Takashi Miike, insieme ai più anziani Johnny to e John Woo, è uno dei tanti registi asiatici d'azione che negli ultimi dieci anni sono passati dall'essere autori di culto e di nicchia a concorrenti abituali nei più importanti Festival internazionali. Solo due anni fa il giapponese Miike era in Concorso alla Mostra del cinema di Venezia con il meraviglioso 13 assassini (uno dei grandi esclusi dal palmarès), mentre l'anno scorso concorreva alla Palma d'Oro a Cannes con Hara-Kiri – Death of a Samurai.

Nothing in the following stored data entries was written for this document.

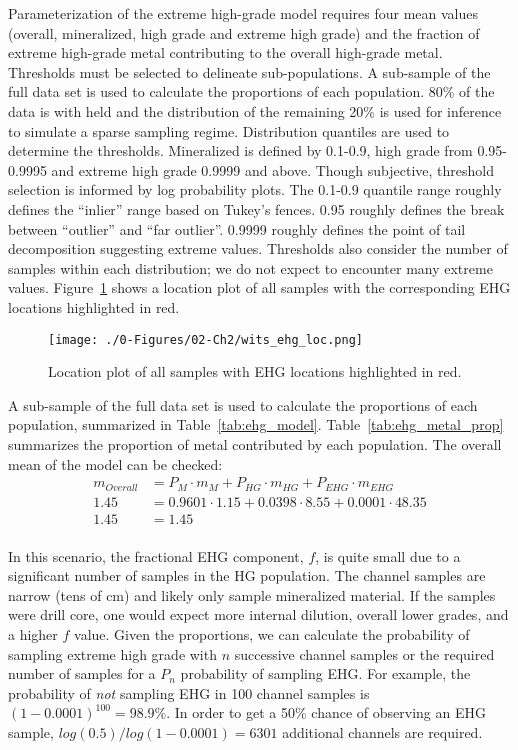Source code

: Parameterization of the extreme high-grade model requires four mean values (overall, mineralized, high grade and extreme high grade) and the fraction of extreme high-grade metal contributing to the overall high-grade metal. Thresholds must be selected to delineate sub-populations. A sub-sample of the full data set is used to calculate the proportions of each population. 80\% of the data is with held and the distribution of the remaining 20\% is used for inference to simulate a sparse sampling regime. Distribution quantiles are used to determine the thresholds. Mineralized is defined by 0.1-0.9, high grade from 0.95-0.9995 and extreme high grade 0.9999 and above. Though subjective, threshold selection is informed by log probability plots. The 0.1-0.9 quantile range roughly defines the ``inlier'' range based on Tukey's fences. 0.95 roughly defines the break between ``outlier'' and ``far outlier''. 0.9999 roughly defines the point of tail decomposition suggesting extreme values. Thresholds also consider the number of samples within each distribution; we do not expect to encounter many extreme values. Figure~\ref{fig:wits_ehg_loc} shows a location plot of all samples with the corresponding EHG locations highlighted in red.

\begin{figure}[htb!]
    \centering
    \texttt{[image: ./0-Figures/02-Ch2/wits\_ehg\_loc.png]}
    \caption{Location plot of all samples with EHG locations highlighted in red.}
    \label{fig:wits_ehg_loc}
\end{figure}

A sub-sample of the full data set is used to calculate the proportions of each population, summarized in Table~\ref{tab:ehg_model}. Table~\ref{tab:ehg_metal_prop} summarizes the proportion of metal contributed by each population. The overall mean of the model can be checked:
\begin{align*}
    m_{Overall} & = P_{M} \cdot m_{M}  + P_{HG} \cdot m_{HG} + P_{EHG} \cdot m_{EHG} \\
    1.45        & = 0.9601 \cdot 1.15 + 0.0398 \cdot 8.55 + 0.0001 \cdot 48.35       \\
    1.45        & = 1.45                                                             \\
\end{align*}



In this scenario, the fractional EHG component, $f$, is quite small due to a significant number of samples in the HG population. The channel samples are narrow (tens of cm) and likely only sample mineralized material. If the samples were drill core, one would expect more internal dilution, overall lower grades, and a higher $f$ value. Given the proportions, we can calculate the probability of sampling extreme high grade with $n$ successive channel samples or the required number of samples for a $P_n$ probability of sampling EHG. For example, the probability of \emph{not} sampling EHG in 100 channel samples is $(1-0.0001)^{100} = 98.9\%$. In order to get a 50\% chance of observing an EHG sample, $log(0.5)/log(1-0.0001) = 6301$ additional channels are required.

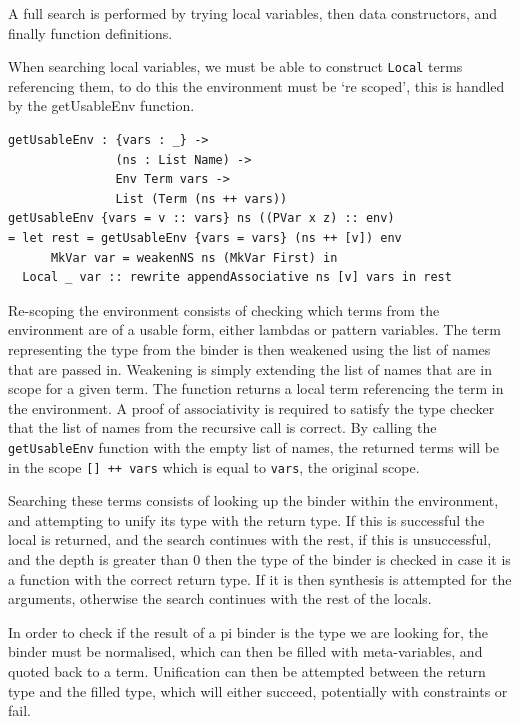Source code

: \documentclass[a4paper]{article}
\begin{document}
A full search is performed by trying local variables, then data constructors,
and finally function definitions. 

When searching local variables, we must be able to construct \texttt{Local} terms
referencing them, to do this the environment must be `re scoped', this is handled by the
getUsableEnv function.

\begin{center}
  \begin{verbatim}
getUsableEnv : {vars : _} -> 
               (ns : List Name) ->
               Env Term vars ->
               List (Term (ns ++ vars))
getUsableEnv {vars = v :: vars} ns ((PVar x z) :: env) 
= let rest = getUsableEnv {vars = vars} (ns ++ [v]) env 
      MkVar var = weakenNS ns (MkVar First) in 
  Local _ var :: rewrite appendAssociative ns [v] vars in rest
  \end{verbatim}
\end{center}

Re-scoping the environment consists of checking which terms from the 
environment are of a usable form, either lambdas or pattern variables.
The term representing the type from the binder is then weakened using the list of names that are passed in.
Weakening is simply extending the list of names that are in scope for
a given term. The function returns a local term referencing the term in the environment. A
proof of associativity is required to satisfy the type checker that
the list of names from the recursive call is correct. By calling
the \texttt{getUsableEnv} function with the empty list of names, the returned
terms will be in the scope \texttt{[] ++ vars} which is equal to
\texttt{vars}, the original scope.

Searching these terms consists of looking up the binder within the
environment, and attempting to unify its type with the return type.
If this is successful the local is returned, and the search continues
with the rest, if this is unsuccessful, and the depth is greater than
0 then the type of the binder is checked in case it is a function with
the correct return type. If it is then synthesis is attempted for the arguments,
otherwise the search continues with the rest of the locals.

In order to check if the result of a pi binder is the type we are
looking for, the binder must be normalised, which can then be filled
with meta-variables, and quoted back to a term. Unification can then be
attempted between the return type and the filled type, which will
either succeed, potentially with constraints or fail.
\end{document}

Siamo nel corpo, più che nella mente, di un assassino seriale di bellissimo aspetto, modi gentili e trascinante simpatia. Il professor Hasumi è adorato dai suoi studenti e invidiato dai colleghi. Eppure veniamo presto a sapere che la sua mente è pericolosamente deviata. “Io non uccido per divertimento” lo sentiremo affermare in una scena chiave che ricorda l'educazione all'omicidio ricevuta negli Stati Uniti (leitmotiv del film: la cultura yankee genera mostri), ma una cosa è certa: il professor Hasumi uccide con grande soddisfazione e meticolosità. In più depista, spia, manipola, seduce tutto e tutti. Adulti e studenti. Lo interpreta con straordinario carisma Hideaki Ito e la cinepresa di Miike è coraggiosa, e politicamente scorretta, nell'inquadrarlo come un bambino irresistibile alle prese con i suoi giochi. Qual è il problema allora? Una fotografia eccessivamente morbida (troppa luce!), dei flashback troppo arzigogolati che contribuiscono a non capire le motivazioni di Hasumi e un finale mattanza, che ricorda la strage di Utoya, fin troppo lungo e scontato (anche se Miike enfatizza come altri registi non fanno l'effetto devastante di una fucilata, per chi spara e per chi la riceve).